When I first adopted Herkimer, a baby DT, I posted his pic and several members suggested that he looked very dry and would benefit from soaking several times a week if not daily. I appreciated the feedback and immediately began a soaking regiment. It has been several weeks now and I feel like he is beginning to look much better but I see him daily so I would appreciate any feedback.....does he look more hydrated than before? Does he look normal like a DT his age should look? ANY useful feedback is appreciated greatly!!! Thanks in advance.

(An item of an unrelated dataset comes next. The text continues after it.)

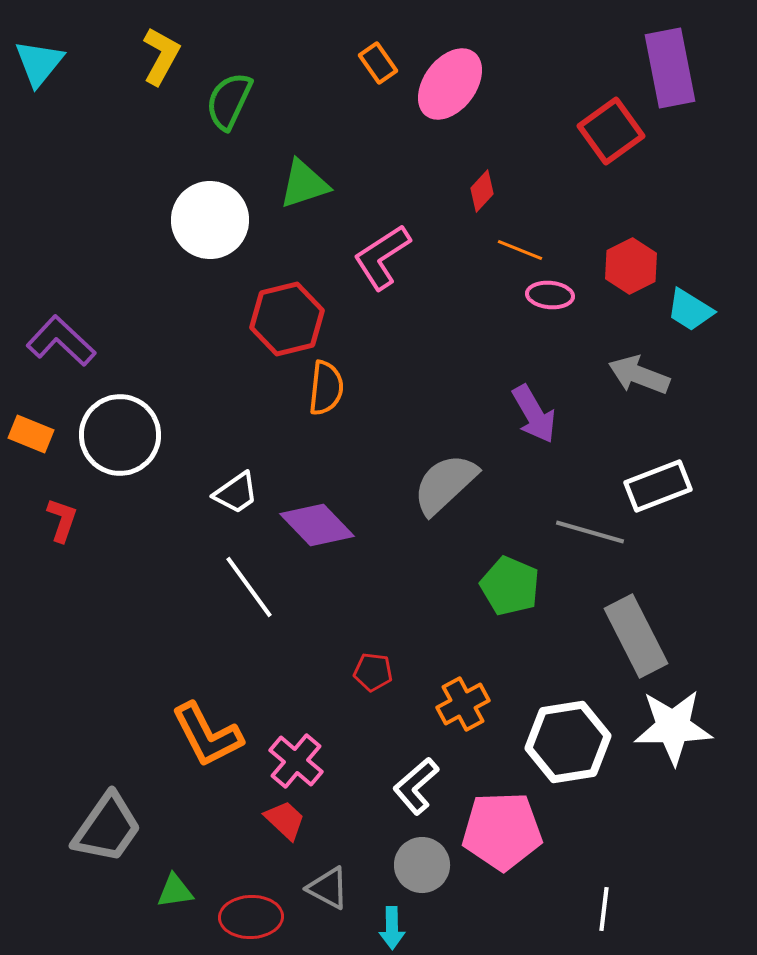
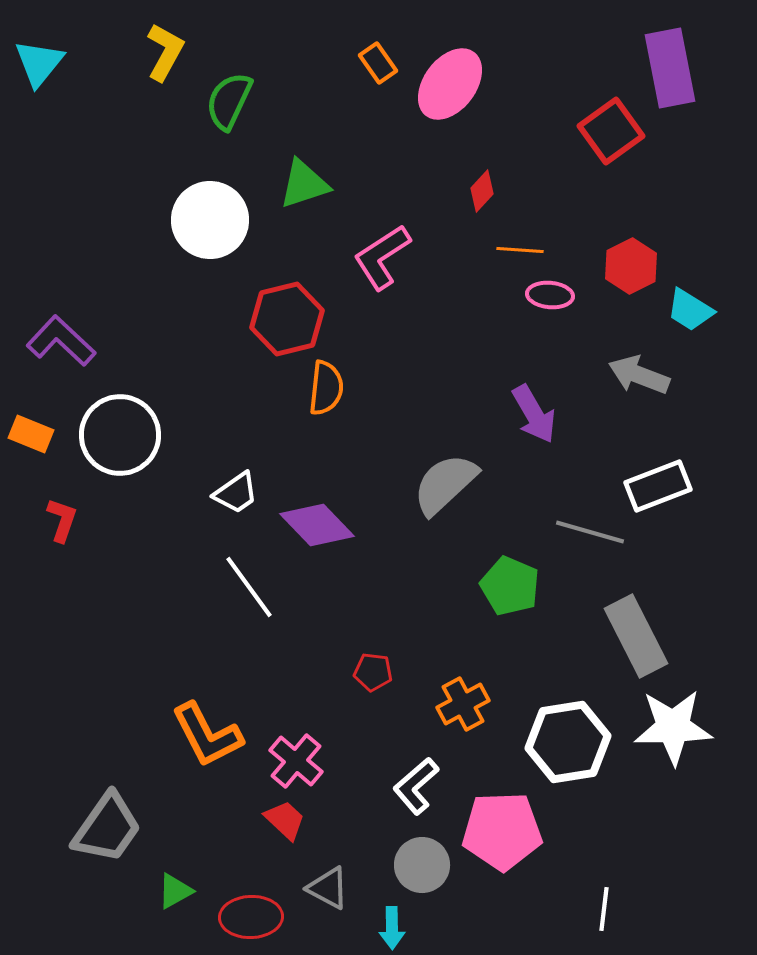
yellow L-shape at (161, 56): moved 4 px right, 4 px up
orange line at (520, 250): rotated 18 degrees counterclockwise
green triangle at (175, 891): rotated 21 degrees counterclockwise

The day I got him. No soaks yet.


Day 1 again.


Yesterday. Nearly 1.5 months later.

Today.


----------



## Maro2Bear (Jun 19, 2016)

Definitely looking better, keep up the good work.


----------



## Rue (Jun 19, 2016)

I think he looks better too.


----------



## Tom (Jun 19, 2016)

Whoa. The new growth looks MUCH better. What a turn around. Your new routine definitely agrees with this baby. He/She looks fantastic now.


----------



## Lemonade (Jun 19, 2016)

He looks awesome! Happy and healthy.


----------



## Gillian M (Jun 20, 2016)

He's looking great!


----------



## Speedy-1 (Jun 21, 2016)

*You can sure see where the "growth area" between the scutes has leveled out . Quite an improvement ! Nice job ! *


----------



## keithsf (Jun 21, 2016)

Don't run over your good looking tortoise with that car though!


----------



## ascott (Jun 22, 2016)

Jt93420 said:


> When I first adopted Herkimer, a baby DT, I posted his pic and several members suggested that he looked very dry and would benefit from soaking several times a week if not daily. I appreciated the feedback and immediately began a soaking regiment. It has been several weeks now and I feel like he is beginning to look much better but I see him daily so I would appreciate any feedback.....does he look more hydrated than before? Does he look normal like a DT his age should look? ANY useful feedback is appreciated greatly!!! Thanks in advance.
> View attachment 177664
> 
> The day I got him. No soaks yet.
> ...



I especially enjoyed pic 3, that muscle growth around the jaw along the side up to the top of the head is perfect....that is a sign of a hydrated tortoise and one that is eating well, those muscles are a great indication of health, especially for this species....the shell looked good from the start and still does....the food, soaking, sunshine and so important exercise ...along with your oogling is supporting the tortoise nicely....good stuff...


----------